Il est peu probable que les deux hommes soient véritablement incarcérés car le mouvement chiite Hezbollah a refusé de remettre tout suspect et de reconnaître la cour qui a jugé tous les suspects par contumace dont Salim Ayyash, déjà condamné à la perpétuité en 2020.

– Camionnette remplie d’explosifs –

Rafic Hariri, qui fut le Premier ministre libanais jusqu’à sa démission en octobre 2004, a été tué en février 2005, lorsqu’un kamikaze a fait sauter une camionnette remplie d’explosifs au passage de son convoi blindé à Beyrouth, tuant 21 autres personnes et faisant 226 blessés.

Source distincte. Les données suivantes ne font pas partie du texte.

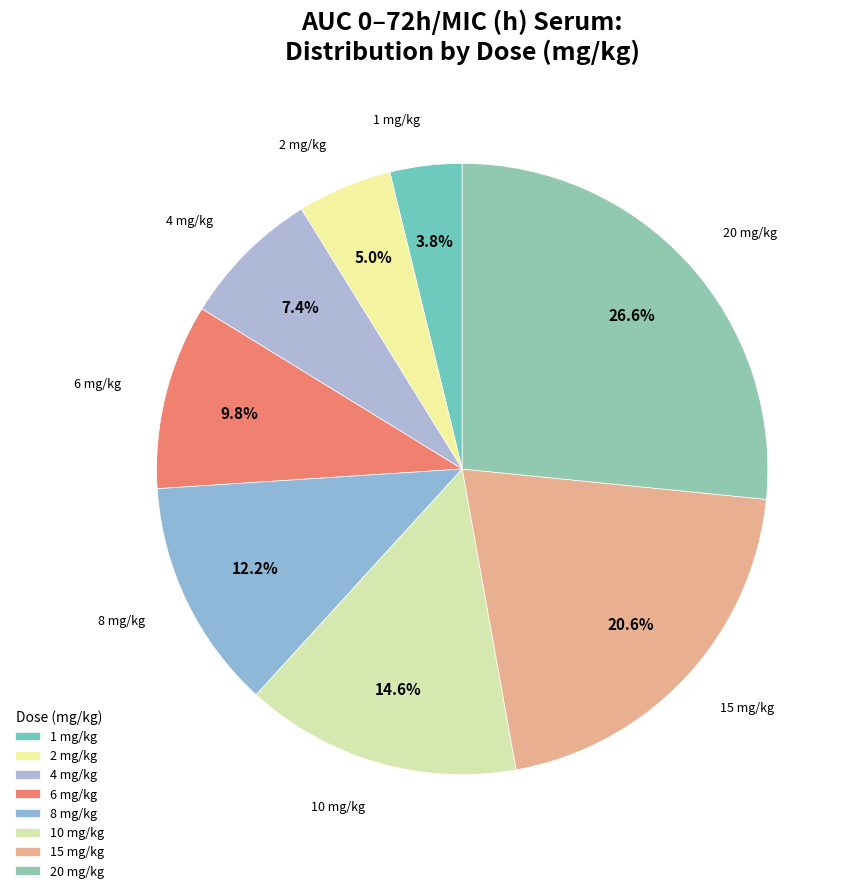

How many segments does this pie chart have?

8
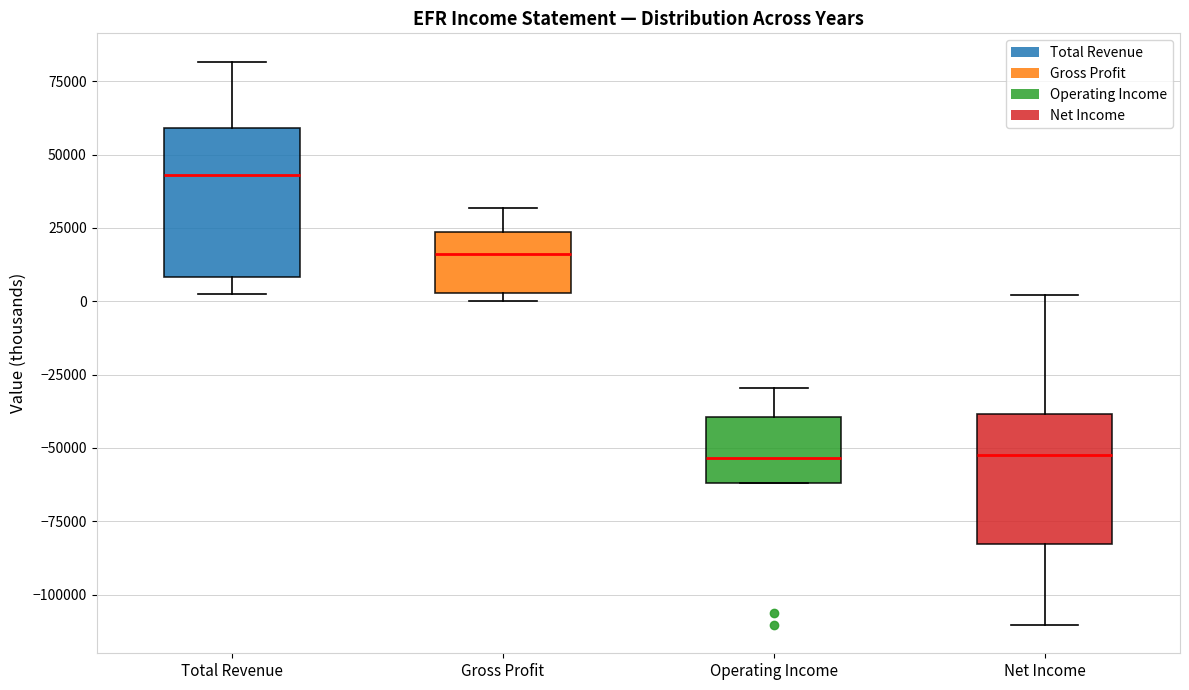

Reading left to right, transcribe this box plot: for each box, give where its median line is, the range the box spans, and where its two whiskers end, as read against the y-axis. The values are not printed on the chart, so give them approximately, as read against the axis.

Total Revenue: median 45000, box 10000 to 60000, whiskers 0 to 80000
Gross Profit: median 15000, box 5000 to 25000, whiskers 0 to 30000
Operating Income: median -55000, box -60000 to -40000, whiskers -60000 to -30000
Net Income: median -50000, box -85000 to -40000, whiskers -110000 to 0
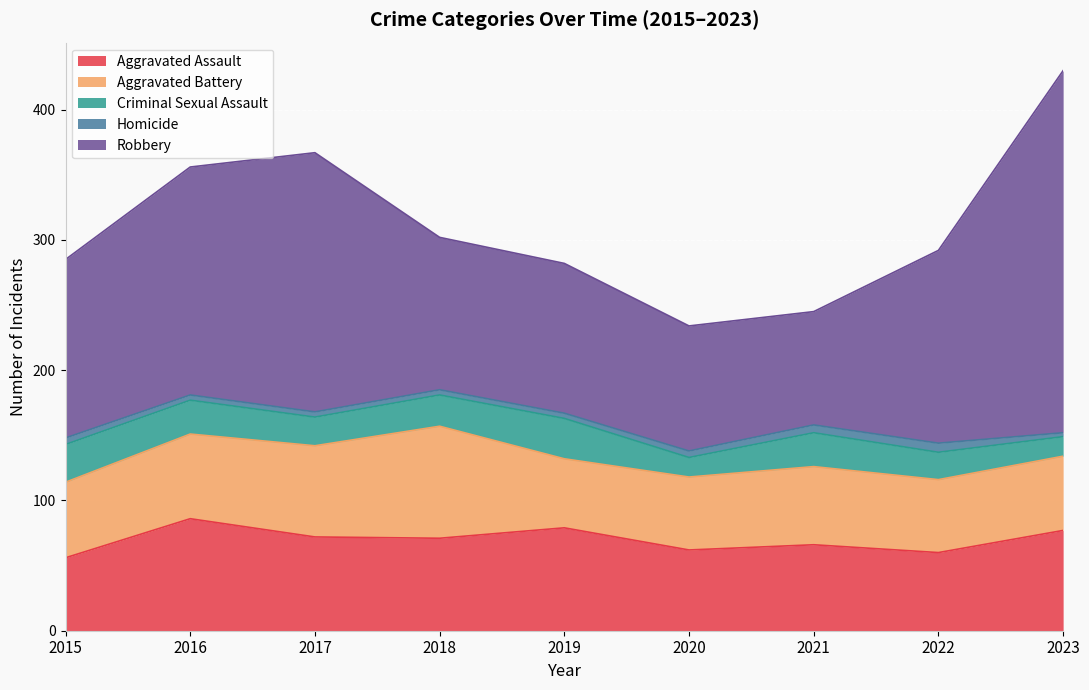

What is the value of the Criminal Sexual Assault point at the 8th from the left?

21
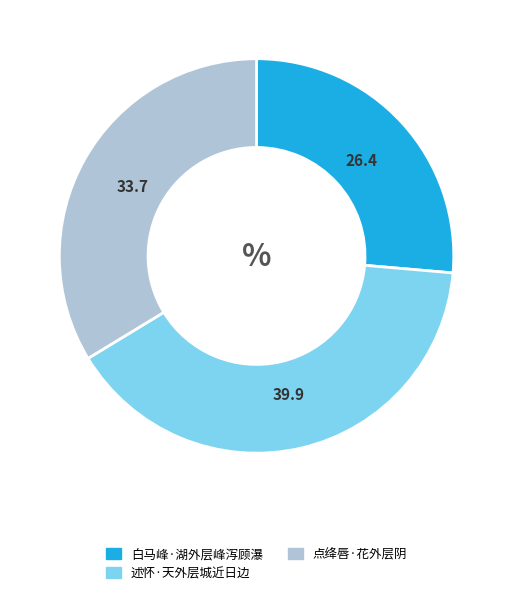

Is it true that 白马峰·湖外层峰泻顾瀑 is 26% of the pie?

True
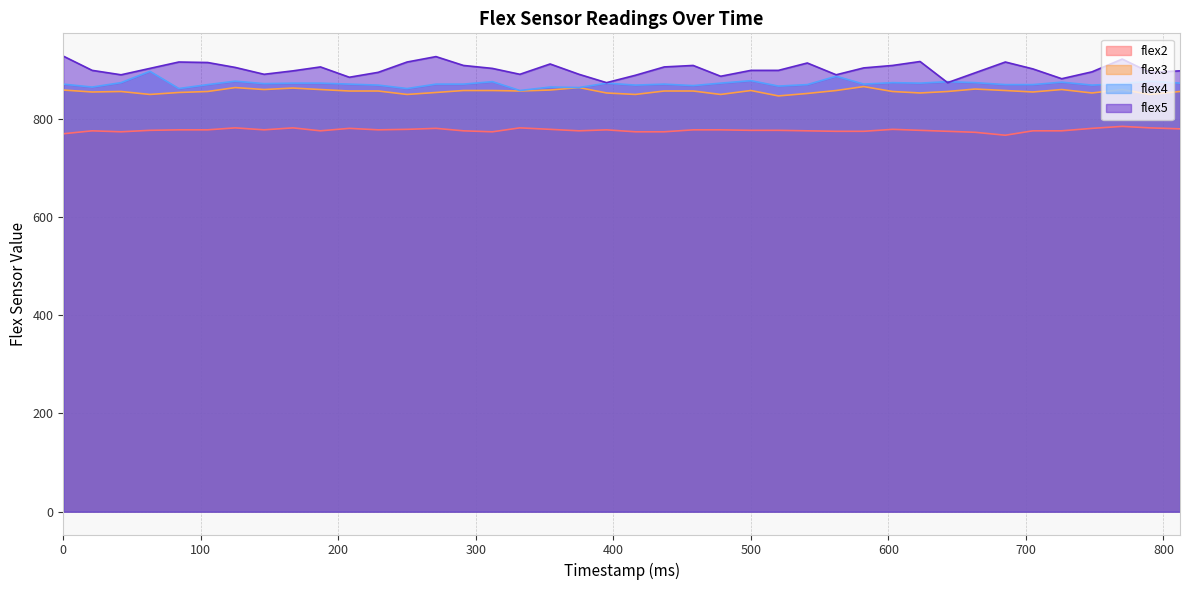

Is it true that flex2 equals 1064 at 42?

False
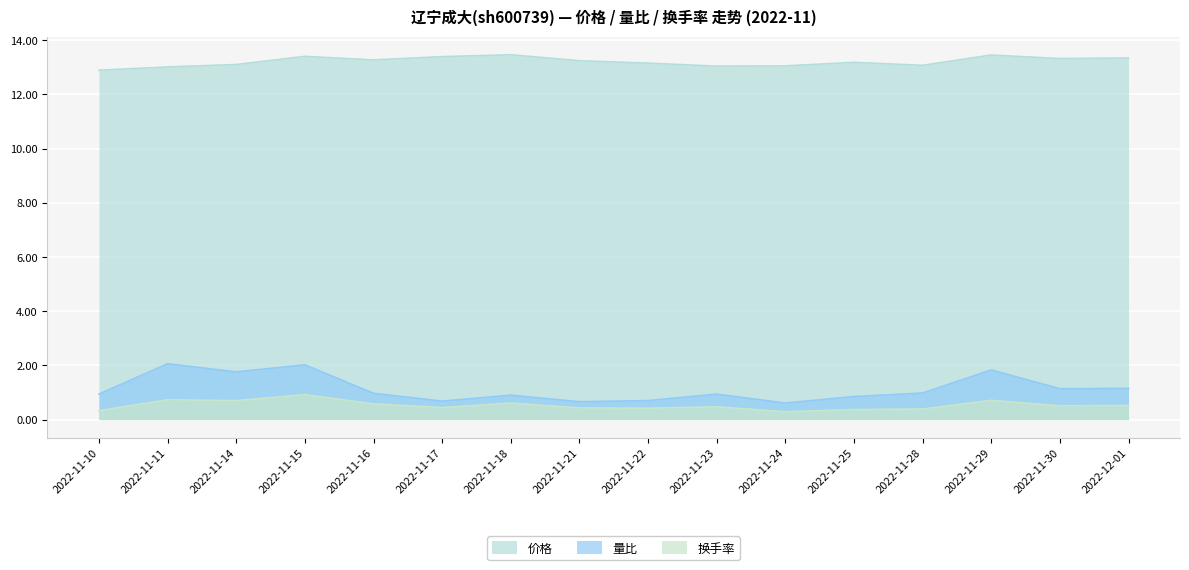

Reading right to left, list all the values displayed in this chart.

价格: 2022-12-01=13.3	2022-11-30=13.3	2022-11-29=13.4	2022-11-28=13.1	2022-11-25=13.2	2022-11-24=13.1	2022-11-23=13.0	2022-11-22=13.2	2022-11-21=13.2	2022-11-18=13.5	2022-11-17=13.4	2022-11-16=13.3	2022-11-15=13.4	2022-11-14=13.1	2022-11-11=13.0	2022-11-10=12.9
量比: 2022-12-01=1.1	2022-11-30=1.1	2022-11-29=1.8	2022-11-28=1.0	2022-11-25=0.8	2022-11-24=0.6	2022-11-23=0.9	2022-11-22=0.7	2022-11-21=0.7	2022-11-18=0.9	2022-11-17=0.7	2022-11-16=1.0	2022-11-15=2.0	2022-11-14=1.8	2022-11-11=2.1	2022-11-10=0.9
换手率: 2022-12-01=0.5	2022-11-30=0.5	2022-11-29=0.7	2022-11-28=0.4	2022-11-25=0.4	2022-11-24=0.3	2022-11-23=0.5	2022-11-22=0.4	2022-11-21=0.4	2022-11-18=0.6	2022-11-17=0.4	2022-11-16=0.6	2022-11-15=0.9	2022-11-14=0.7	2022-11-11=0.7	2022-11-10=0.3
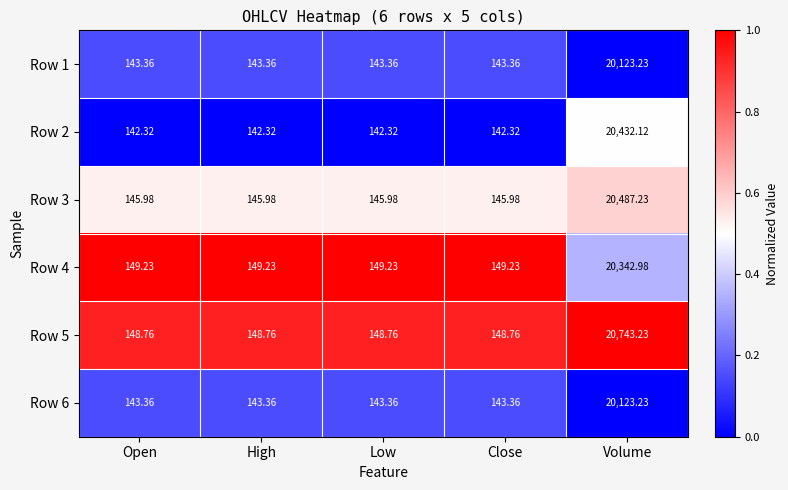

Which series has the largest range (max minus min)?

Row 5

L’attaque a déclenché des manifestations qui ont chassé la Syrie du Liban après un déploiement militaire de 29 ans.

Après le départ de l’armée syrienne, le courant hostile à Damas, emmené par Saad Hariri, fils de Rafic Hariri, avait raflé les législatives de 2005 et de 2009.

Il pourrait bien s’agir du tomber de rideau pour le TSL, qui siège près de La Haye, aux Pays-Bas. Menacé de disparition faute de financement, le tribunal devrait fermer ses portes à l’issue de ce procès.

Depuis son ouverture en 2009 après une résolution du Conseil de sécurité de l’ONU, le coût du TSL, chargé de juger les personnes accusées de l’attentat, est estimé entre 600 millions et un milliard de dollars.

A l’issue du procès en première instance, le tribunal avait condamné Salim Ayyash en 2020 mais avait estimé qu’il n’y avait pas assez de preuves pour condamner les autres accusés, Assad Sabra, Hussein Oneissi et Hassan Habib Merhi. L’accusation avait fait appel des acquittements des deux derniers.

Le dossier montre un nombre important d’échanges avec différents téléphones portables utilisés par les condamnés dans les heures qui ont suivi l’assassinat de M. Hariri.

Les trois condamnés sont toujours en fuite, le chef du Hezbollah, Hassan Nasrallah, ayant refusé de les remettre au tribunal, lequel a averti qu’il fermerait sous peu en raison d’un manque de fonds.

Un autre procès contre Salim Ayyash pour une série d’attaques contre plusieurs hommes politiques a été annulé, faute de liquidités.